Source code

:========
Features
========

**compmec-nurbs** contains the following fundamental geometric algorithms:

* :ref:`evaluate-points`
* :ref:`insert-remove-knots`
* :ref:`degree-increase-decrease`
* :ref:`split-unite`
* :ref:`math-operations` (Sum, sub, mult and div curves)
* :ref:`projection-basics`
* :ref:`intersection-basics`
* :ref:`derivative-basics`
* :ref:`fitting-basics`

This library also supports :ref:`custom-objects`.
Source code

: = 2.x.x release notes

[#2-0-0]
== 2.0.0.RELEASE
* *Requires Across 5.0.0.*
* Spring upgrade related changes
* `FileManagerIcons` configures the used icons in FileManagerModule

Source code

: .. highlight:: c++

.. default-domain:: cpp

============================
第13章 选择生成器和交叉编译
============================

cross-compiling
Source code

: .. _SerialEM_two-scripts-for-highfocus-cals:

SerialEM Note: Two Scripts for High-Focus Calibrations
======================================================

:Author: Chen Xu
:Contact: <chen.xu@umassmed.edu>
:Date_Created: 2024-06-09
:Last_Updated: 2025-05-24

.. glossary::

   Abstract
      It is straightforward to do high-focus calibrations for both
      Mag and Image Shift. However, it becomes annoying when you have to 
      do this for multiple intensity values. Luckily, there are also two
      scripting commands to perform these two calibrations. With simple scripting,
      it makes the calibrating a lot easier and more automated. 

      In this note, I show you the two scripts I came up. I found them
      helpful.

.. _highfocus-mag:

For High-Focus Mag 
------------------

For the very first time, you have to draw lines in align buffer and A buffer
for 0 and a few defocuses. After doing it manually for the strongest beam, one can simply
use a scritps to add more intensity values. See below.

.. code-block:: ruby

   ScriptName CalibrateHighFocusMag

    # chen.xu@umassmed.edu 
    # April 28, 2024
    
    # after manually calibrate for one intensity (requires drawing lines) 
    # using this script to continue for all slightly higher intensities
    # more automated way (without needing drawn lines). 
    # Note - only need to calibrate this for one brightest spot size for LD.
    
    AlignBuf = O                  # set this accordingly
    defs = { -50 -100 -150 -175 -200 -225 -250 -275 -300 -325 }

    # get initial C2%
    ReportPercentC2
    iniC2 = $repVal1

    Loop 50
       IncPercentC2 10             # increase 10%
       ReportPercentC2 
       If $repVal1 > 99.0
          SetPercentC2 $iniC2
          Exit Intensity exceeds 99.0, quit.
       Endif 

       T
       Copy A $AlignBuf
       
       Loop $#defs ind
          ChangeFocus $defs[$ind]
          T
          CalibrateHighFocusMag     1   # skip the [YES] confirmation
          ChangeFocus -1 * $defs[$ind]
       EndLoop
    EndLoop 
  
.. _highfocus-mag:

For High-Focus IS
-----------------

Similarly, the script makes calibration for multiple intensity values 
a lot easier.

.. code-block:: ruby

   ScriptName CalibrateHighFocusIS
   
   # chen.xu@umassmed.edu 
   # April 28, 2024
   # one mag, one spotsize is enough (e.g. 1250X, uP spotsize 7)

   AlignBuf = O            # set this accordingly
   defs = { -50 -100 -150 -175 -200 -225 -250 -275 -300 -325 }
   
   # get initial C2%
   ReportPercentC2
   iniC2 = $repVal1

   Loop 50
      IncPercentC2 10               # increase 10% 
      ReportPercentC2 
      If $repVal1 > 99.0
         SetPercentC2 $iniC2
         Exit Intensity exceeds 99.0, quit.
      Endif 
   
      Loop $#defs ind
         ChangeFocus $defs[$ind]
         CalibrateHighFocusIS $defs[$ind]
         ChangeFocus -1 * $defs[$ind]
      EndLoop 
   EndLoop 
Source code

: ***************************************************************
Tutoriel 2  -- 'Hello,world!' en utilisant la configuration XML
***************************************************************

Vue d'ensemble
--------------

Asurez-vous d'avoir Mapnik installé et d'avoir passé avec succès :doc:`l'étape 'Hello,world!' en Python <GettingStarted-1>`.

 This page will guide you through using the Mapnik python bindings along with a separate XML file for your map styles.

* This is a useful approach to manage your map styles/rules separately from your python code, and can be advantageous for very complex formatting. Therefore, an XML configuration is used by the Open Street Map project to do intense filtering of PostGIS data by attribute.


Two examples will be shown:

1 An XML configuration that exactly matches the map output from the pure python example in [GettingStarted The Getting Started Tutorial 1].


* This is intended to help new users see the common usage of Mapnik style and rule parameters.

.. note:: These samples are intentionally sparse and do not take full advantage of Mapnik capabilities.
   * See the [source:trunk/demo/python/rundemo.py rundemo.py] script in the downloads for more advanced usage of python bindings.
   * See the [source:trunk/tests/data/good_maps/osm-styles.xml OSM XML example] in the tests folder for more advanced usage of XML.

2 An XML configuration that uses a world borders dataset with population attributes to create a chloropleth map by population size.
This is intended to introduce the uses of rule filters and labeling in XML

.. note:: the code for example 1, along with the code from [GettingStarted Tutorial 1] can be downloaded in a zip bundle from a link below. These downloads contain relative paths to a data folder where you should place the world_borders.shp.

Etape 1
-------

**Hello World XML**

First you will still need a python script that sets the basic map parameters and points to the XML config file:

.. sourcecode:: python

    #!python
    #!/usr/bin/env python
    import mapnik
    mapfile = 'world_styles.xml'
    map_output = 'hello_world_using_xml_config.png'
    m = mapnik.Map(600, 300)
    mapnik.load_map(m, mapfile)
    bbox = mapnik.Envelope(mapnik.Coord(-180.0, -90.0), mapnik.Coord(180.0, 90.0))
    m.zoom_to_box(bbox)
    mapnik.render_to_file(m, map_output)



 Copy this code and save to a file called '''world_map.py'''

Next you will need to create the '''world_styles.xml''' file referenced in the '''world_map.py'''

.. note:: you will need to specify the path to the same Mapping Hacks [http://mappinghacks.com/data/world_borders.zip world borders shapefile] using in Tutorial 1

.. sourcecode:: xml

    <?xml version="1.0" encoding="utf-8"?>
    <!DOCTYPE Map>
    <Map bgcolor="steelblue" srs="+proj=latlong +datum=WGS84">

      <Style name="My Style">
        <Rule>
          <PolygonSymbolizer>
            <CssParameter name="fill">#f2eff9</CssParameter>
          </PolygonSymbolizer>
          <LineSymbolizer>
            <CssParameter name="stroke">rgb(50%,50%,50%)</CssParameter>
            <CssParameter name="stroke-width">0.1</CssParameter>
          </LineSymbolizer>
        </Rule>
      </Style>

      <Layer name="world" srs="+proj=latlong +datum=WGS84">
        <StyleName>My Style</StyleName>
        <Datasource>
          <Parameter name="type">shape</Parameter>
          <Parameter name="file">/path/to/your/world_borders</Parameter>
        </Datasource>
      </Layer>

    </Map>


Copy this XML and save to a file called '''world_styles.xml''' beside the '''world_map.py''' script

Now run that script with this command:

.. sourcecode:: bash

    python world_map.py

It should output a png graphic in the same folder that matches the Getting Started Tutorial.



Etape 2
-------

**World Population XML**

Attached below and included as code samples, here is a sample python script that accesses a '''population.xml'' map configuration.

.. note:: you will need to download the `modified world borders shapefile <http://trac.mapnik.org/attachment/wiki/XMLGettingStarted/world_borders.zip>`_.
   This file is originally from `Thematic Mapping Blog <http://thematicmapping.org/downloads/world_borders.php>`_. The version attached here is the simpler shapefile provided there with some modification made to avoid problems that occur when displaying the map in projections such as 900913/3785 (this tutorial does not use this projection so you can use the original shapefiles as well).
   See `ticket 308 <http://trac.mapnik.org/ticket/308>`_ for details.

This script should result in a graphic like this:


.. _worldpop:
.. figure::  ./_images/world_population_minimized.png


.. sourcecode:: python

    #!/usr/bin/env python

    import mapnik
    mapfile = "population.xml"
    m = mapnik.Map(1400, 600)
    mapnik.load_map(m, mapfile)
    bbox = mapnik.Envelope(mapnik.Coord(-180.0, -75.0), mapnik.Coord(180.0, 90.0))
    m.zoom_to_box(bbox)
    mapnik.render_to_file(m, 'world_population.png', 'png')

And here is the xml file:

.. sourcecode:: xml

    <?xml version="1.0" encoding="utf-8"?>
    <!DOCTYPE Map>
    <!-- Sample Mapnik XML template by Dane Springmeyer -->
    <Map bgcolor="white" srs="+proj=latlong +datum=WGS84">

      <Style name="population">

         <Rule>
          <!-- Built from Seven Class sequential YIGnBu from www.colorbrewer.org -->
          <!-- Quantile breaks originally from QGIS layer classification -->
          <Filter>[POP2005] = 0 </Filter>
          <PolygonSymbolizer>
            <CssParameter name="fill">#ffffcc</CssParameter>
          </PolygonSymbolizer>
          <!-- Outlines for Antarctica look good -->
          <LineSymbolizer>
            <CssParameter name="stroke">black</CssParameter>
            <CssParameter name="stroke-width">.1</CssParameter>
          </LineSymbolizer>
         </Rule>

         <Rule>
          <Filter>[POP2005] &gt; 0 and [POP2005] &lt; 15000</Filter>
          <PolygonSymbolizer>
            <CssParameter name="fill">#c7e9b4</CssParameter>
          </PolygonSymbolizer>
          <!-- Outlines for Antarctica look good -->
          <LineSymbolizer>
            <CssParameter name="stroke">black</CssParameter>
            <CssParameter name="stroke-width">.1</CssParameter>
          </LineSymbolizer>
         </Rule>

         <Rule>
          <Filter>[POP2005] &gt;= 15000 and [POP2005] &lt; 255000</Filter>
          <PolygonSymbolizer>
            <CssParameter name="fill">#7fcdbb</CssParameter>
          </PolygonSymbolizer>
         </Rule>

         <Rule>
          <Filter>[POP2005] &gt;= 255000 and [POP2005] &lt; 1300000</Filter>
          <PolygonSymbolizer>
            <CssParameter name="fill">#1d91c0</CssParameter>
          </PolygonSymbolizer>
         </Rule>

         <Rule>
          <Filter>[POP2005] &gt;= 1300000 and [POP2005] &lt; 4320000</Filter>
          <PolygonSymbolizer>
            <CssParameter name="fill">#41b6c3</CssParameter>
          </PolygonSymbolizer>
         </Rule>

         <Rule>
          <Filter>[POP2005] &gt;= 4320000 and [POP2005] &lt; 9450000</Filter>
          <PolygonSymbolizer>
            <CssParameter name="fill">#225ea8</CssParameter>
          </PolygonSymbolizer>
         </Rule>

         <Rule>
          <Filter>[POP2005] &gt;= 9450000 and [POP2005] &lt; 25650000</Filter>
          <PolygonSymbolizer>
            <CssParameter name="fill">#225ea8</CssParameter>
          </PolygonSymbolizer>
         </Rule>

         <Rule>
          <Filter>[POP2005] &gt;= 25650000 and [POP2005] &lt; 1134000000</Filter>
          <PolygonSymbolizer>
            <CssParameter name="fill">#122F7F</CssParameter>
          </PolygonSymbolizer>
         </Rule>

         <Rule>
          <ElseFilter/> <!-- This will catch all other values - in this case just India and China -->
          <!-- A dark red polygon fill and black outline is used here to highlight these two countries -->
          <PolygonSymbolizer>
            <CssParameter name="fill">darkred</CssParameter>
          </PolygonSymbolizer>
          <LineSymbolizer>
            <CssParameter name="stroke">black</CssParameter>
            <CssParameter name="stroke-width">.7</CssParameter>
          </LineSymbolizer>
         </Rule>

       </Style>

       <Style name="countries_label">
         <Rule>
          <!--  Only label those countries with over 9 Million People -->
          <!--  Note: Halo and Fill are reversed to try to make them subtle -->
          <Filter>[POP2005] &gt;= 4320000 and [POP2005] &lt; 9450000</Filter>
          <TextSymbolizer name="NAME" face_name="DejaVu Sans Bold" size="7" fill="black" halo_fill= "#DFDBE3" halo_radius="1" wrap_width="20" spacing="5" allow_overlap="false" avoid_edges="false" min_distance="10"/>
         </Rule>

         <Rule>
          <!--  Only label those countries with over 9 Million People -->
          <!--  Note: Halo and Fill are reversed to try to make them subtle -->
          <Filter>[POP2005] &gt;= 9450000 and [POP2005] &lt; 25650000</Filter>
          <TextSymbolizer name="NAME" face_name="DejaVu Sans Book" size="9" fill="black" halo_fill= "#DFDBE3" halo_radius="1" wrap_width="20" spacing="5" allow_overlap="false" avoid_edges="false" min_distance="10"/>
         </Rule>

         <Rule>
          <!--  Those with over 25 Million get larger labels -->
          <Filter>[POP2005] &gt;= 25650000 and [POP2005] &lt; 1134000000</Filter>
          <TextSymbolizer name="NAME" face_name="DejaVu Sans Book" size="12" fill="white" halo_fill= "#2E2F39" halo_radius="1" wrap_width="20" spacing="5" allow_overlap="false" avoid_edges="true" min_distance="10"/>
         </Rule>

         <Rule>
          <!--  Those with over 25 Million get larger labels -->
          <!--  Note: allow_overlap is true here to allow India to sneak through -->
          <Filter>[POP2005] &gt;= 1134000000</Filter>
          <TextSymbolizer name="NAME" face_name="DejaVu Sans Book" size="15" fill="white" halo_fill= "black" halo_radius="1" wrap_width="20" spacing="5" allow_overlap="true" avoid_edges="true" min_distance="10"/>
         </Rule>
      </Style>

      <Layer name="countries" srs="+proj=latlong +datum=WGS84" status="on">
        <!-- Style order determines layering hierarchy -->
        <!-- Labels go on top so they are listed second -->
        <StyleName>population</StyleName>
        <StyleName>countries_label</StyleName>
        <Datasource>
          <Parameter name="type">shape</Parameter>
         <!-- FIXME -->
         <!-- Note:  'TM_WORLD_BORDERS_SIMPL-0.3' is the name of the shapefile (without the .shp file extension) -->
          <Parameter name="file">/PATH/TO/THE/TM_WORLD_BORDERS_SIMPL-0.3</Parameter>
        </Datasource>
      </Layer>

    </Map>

☆ ☆ ☆ ☆ ☆ ☆ ☆
* **TO-DO ITEM**
Reproduce every line of the entries above, unchanged, from the very first one down to and including the line containing "# more automated".

* **OUTPUT OF THE TASK**
Source code

:========
Features
========

**compmec-nurbs** contains the following fundamental geometric algorithms:

* :ref:`evaluate-points`
* :ref:`insert-remove-knots`
* :ref:`degree-increase-decrease`
* :ref:`split-unite`
* :ref:`math-operations` (Sum, sub, mult and div curves)
* :ref:`projection-basics`
* :ref:`intersection-basics`
* :ref:`derivative-basics`
* :ref:`fitting-basics`

This library also supports :ref:`custom-objects`.
Source code

: = 2.x.x release notes

[#2-0-0]
== 2.0.0.RELEASE
* *Requires Across 5.0.0.*
* Spring upgrade related changes
* `FileManagerIcons` configures the used icons in FileManagerModule

Source code

: .. highlight:: c++

.. default-domain:: cpp

============================
第13章 选择生成器和交叉编译
============================

cross-compiling
Source code

: .. _SerialEM_two-scripts-for-highfocus-cals:

SerialEM Note: Two Scripts for High-Focus Calibrations
======================================================

:Author: Chen Xu
:Contact: <chen.xu@umassmed.edu>
:Date_Created: 2024-06-09
:Last_Updated: 2025-05-24

.. glossary::

   Abstract
      It is straightforward to do high-focus calibrations for both
      Mag and Image Shift. However, it becomes annoying when you have to 
      do this for multiple intensity values. Luckily, there are also two
      scripting commands to perform these two calibrations. With simple scripting,
      it makes the calibrating a lot easier and more automated. 

      In this note, I show you the two scripts I came up. I found them
      helpful.

.. _highfocus-mag:

For High-Focus Mag 
------------------

For the very first time, you have to draw lines in align buffer and A buffer
for 0 and a few defocuses. After doing it manually for the strongest beam, one can simply
use a scritps to add more intensity values. See below.

.. code-block:: ruby

   ScriptName CalibrateHighFocusMag

    # chen.xu@umassmed.edu 
    # April 28, 2024
    
    # after manually calibrate for one intensity (requires drawing lines) 
    # using this script to continue for all slightly higher intensities
    # more automated way (without needing drawn lines). 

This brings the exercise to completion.